国民ストレス解消イベント案

 あぁ、閉塞的な毎日。ストレス解消がしたい。でも、大抵ストレス解消とは単なるストレス移譲に過ぎず、必ずと言っていいほど誰かが傷付いて終わる。漫画でよくあるデスゲームなんかが現実になれば少しはスッキリするだろうか。でも人が死んでしまうのは嫌だな。死ななくていいんだけど、みんなが平等になって生き残りを目指すみたいなゲームでもあればいいのに。スポーツでもいいんだけど、もっと誰でもできて、ルールも複雑でなく、簡単にできる何かはないだろうか。
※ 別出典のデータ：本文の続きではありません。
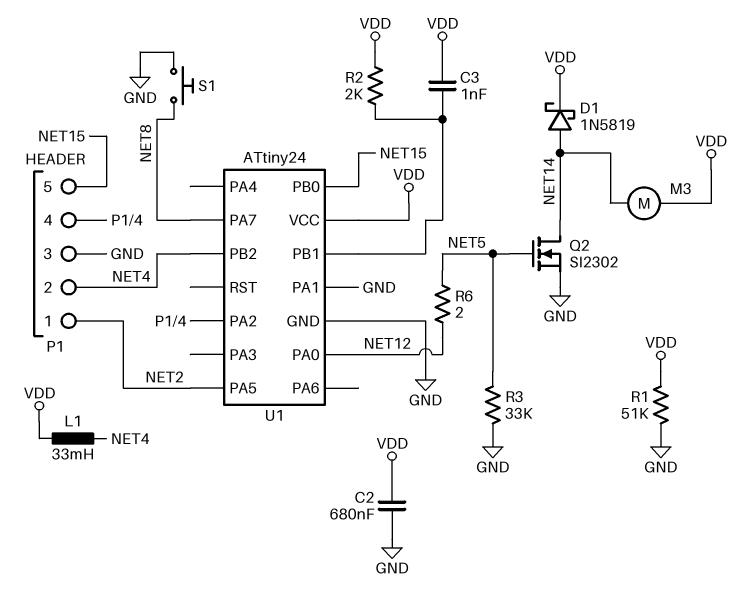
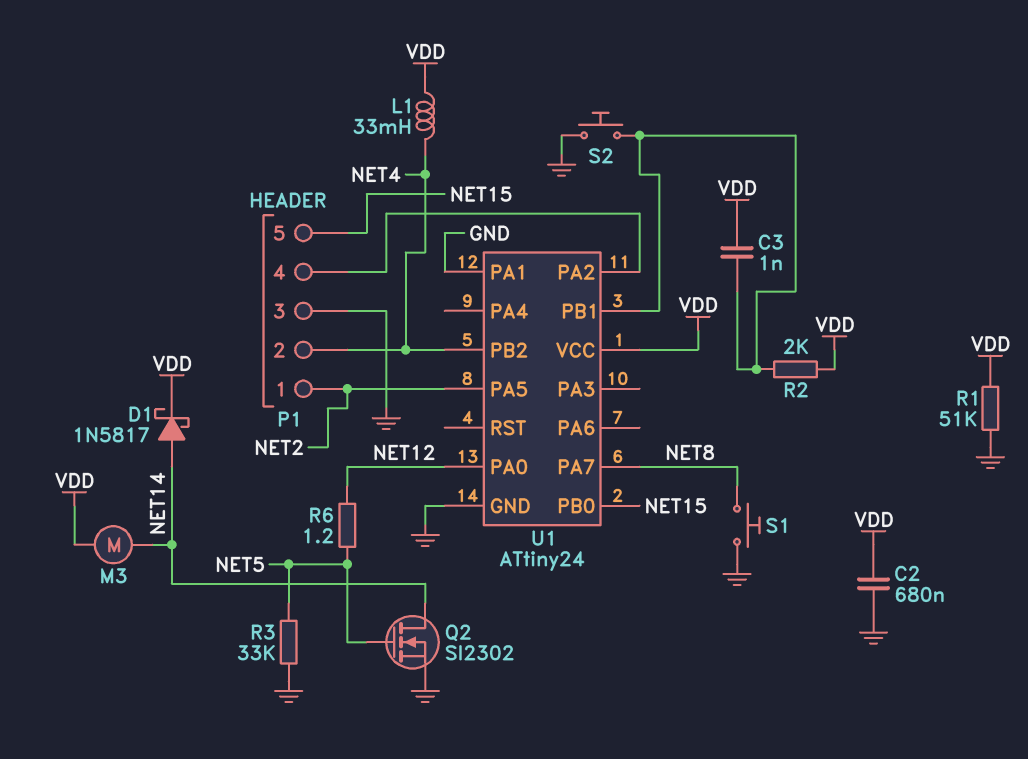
D1: schottky 1N5819 (A NET14, K VDD) -> schottky 1N5817 (A NET14, K VDD)
R6: 2 (NET5, NET12) -> 1.2 (NET5, NET12)
S2: none -> button (GND, U1/PB1)

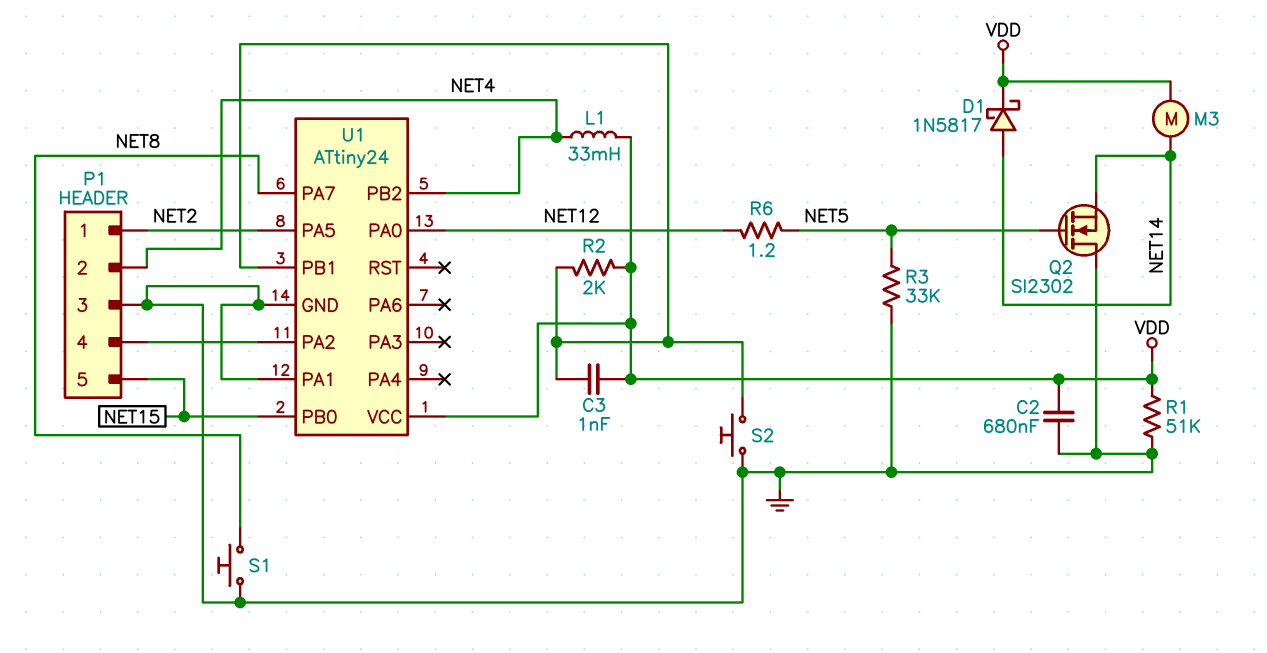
Q2: NMOS SI2302 (G NET5, D NET14, S GND) -> NMOS SI2302 (G NET5, D GND, S NET14)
 色々考えているうちに死なないデスゲームという発想に思い至った。一日限定とかでいいからみんなで武器を持って戦いを繰り広げる。でも本当に傷つける必要はないし、、、。あれだ、雪合戦。もしくは鬼ごっこやかくれんぼ。ああいう小さいころにやった遊びをそのまま一日みんなで本気でやるっていうのはどうだろう。雪合戦は立派なスポーツであることは知っているけど。雪合戦と鬼ごっこを組み合わせた遊戯みたいなのを国民全員でやれば楽しいのではないだろうか。広すぎたり、人数が多すぎても困るから都道府県の中で戦えばいいか。そういうルールにしよう。人工雪でもいいし、カラーボールみたいなのを使ってもいい。都道府県の住民の数に比例した人数を表彰して全国大会へと出場させる。それをテレビなどで放送するというのはどうだろうか。こうすればコマーシャルを打つことでスポンサーが集められて資金も入る。まあ、この時代ネット配信でもよいだろう。
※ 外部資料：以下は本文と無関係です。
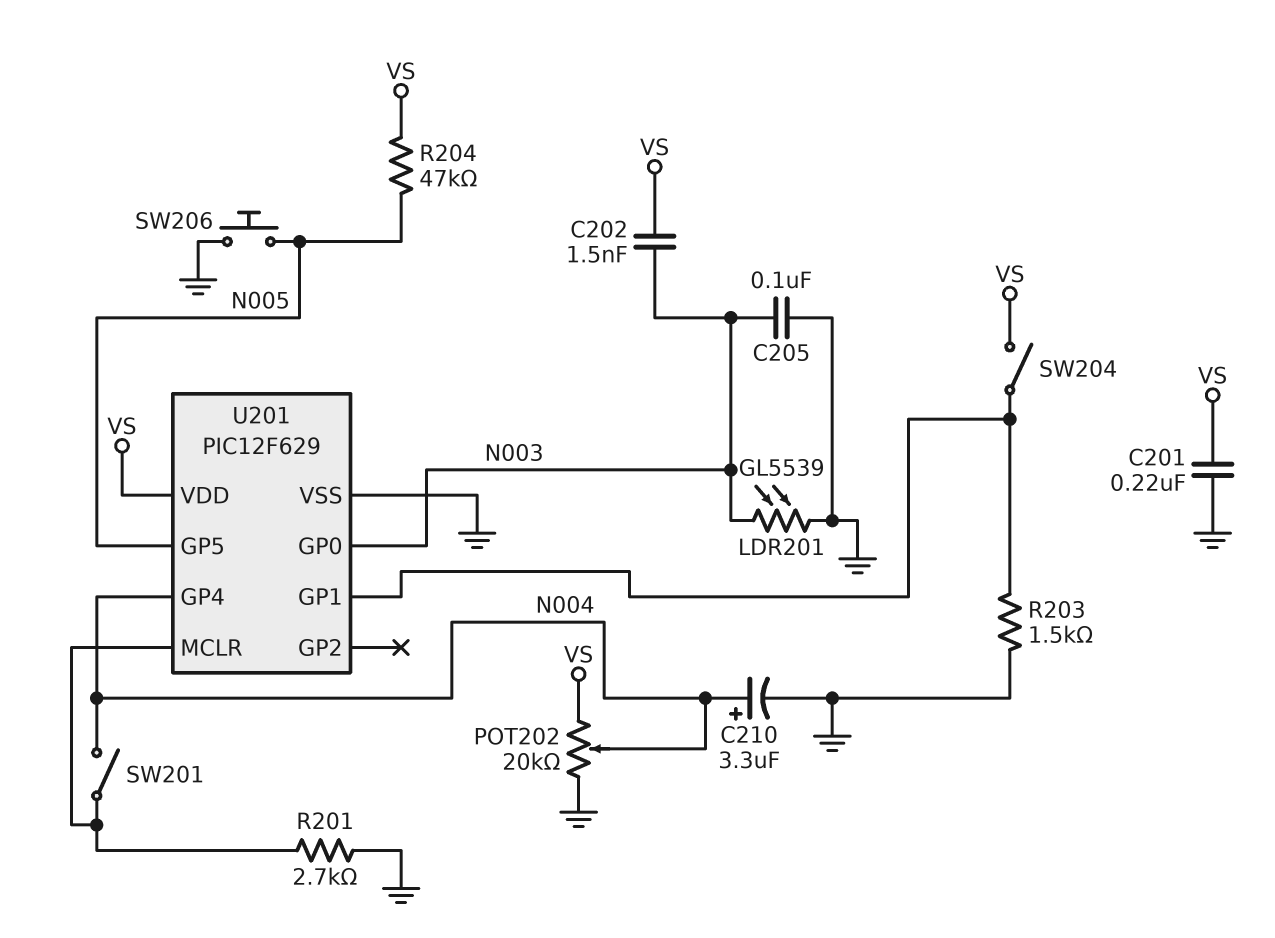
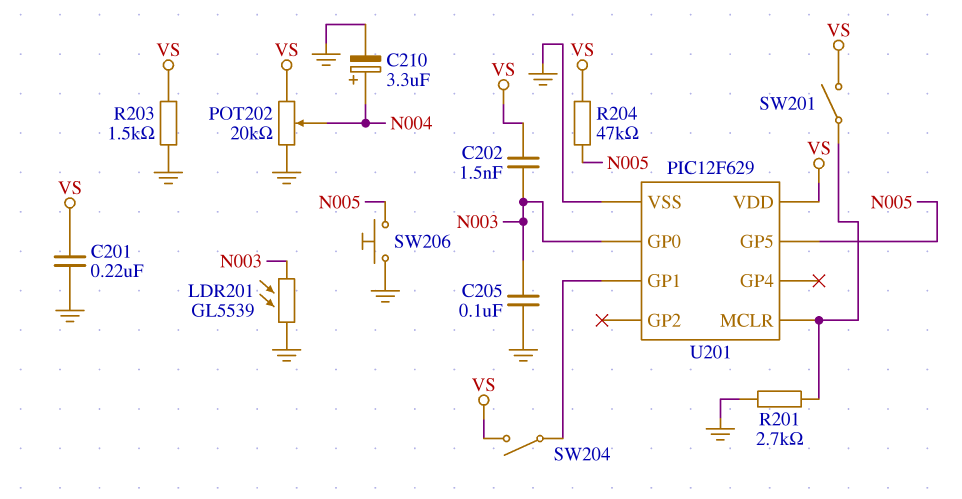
R203: 1.5k (GND, U201/GP1) -> 1.5k (GND, VS)
SW201: switch (N004, U201/MCLR) -> switch (U201/MCLR, VS)
U201 pin GP4: N004 -> none

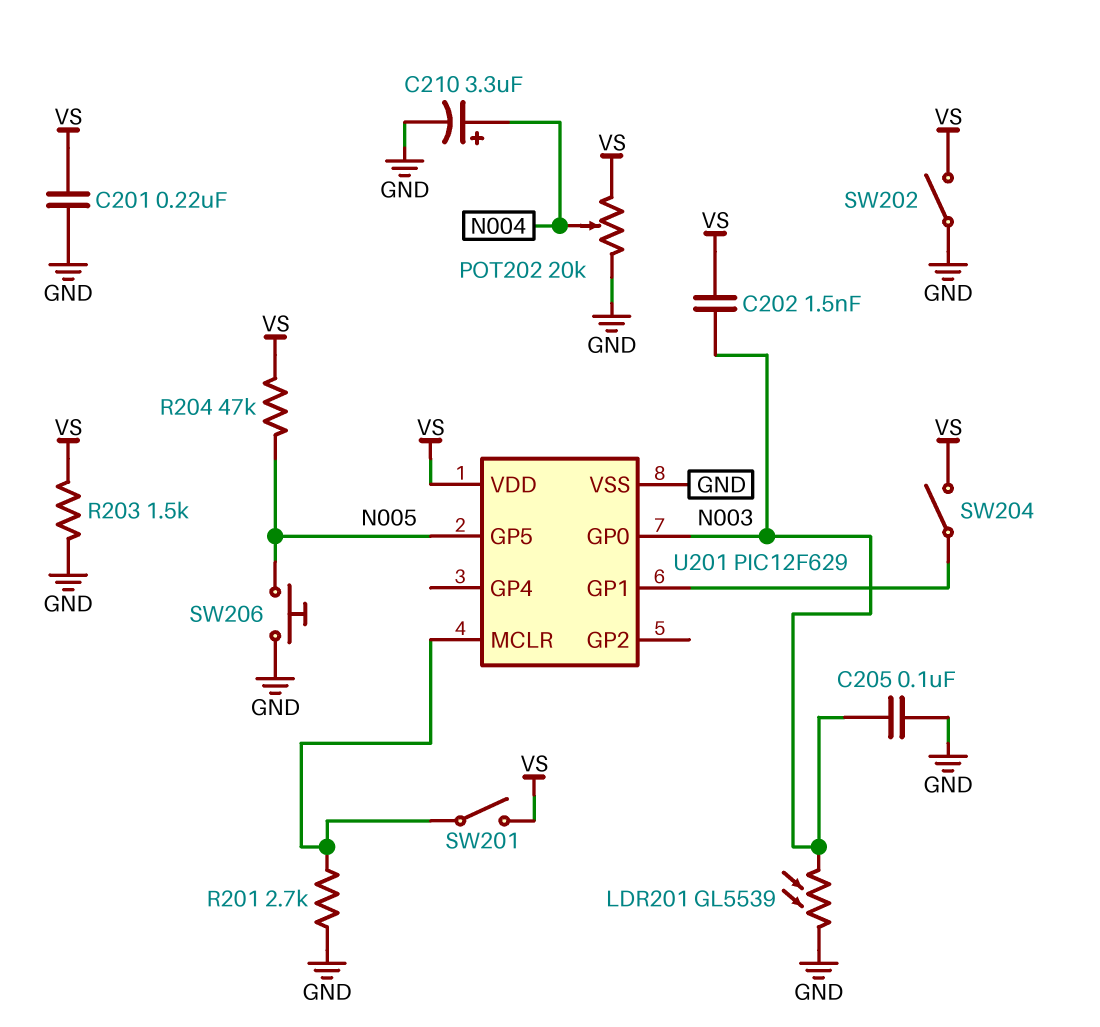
SW202: none -> switch (GND, VS)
 現実のこの世界をプレイグラウンドにするわけだから大規模な広告もいくつか設置すればいい。こうすればここでも資金が集まる。月イチとか半年に一遍といった感じでこういったイベントを開催すれば面白いのではないだろうか。今ではSNSも発達しているから、本番前にこっそり同じ県民同士などで連絡を取り合って作戦を練るなんてのも面白いかもしれない。家族とも大っぴらに戦えるタイミングだから少しはスッキリするかもしれない。学校の先生に会ったときに堂々とカラーボールを投げつけていいとしたらどれだけ気持ちよいだろうか。それに、犯罪の誘発を防ぐためにイベントの記憶は毎回政府に消去されるという条件も付ければ便利だろう。たしか近年そういう薬剤が開発されたはずだ。記憶を消去するような薬を飲んだ人から、参戦できるということにすればみんな賛成してくれるだろう。こうやって記憶を消すことができればイベント内での事件や喧嘩が通常の生活を侵食して事件を生むこともない。

 ここまで考えて中々によくできた案ではないかと思った。じゃあ試しに目の前の同級生にカラーボールを投げてみようか。いや、政府に応募するのが先か。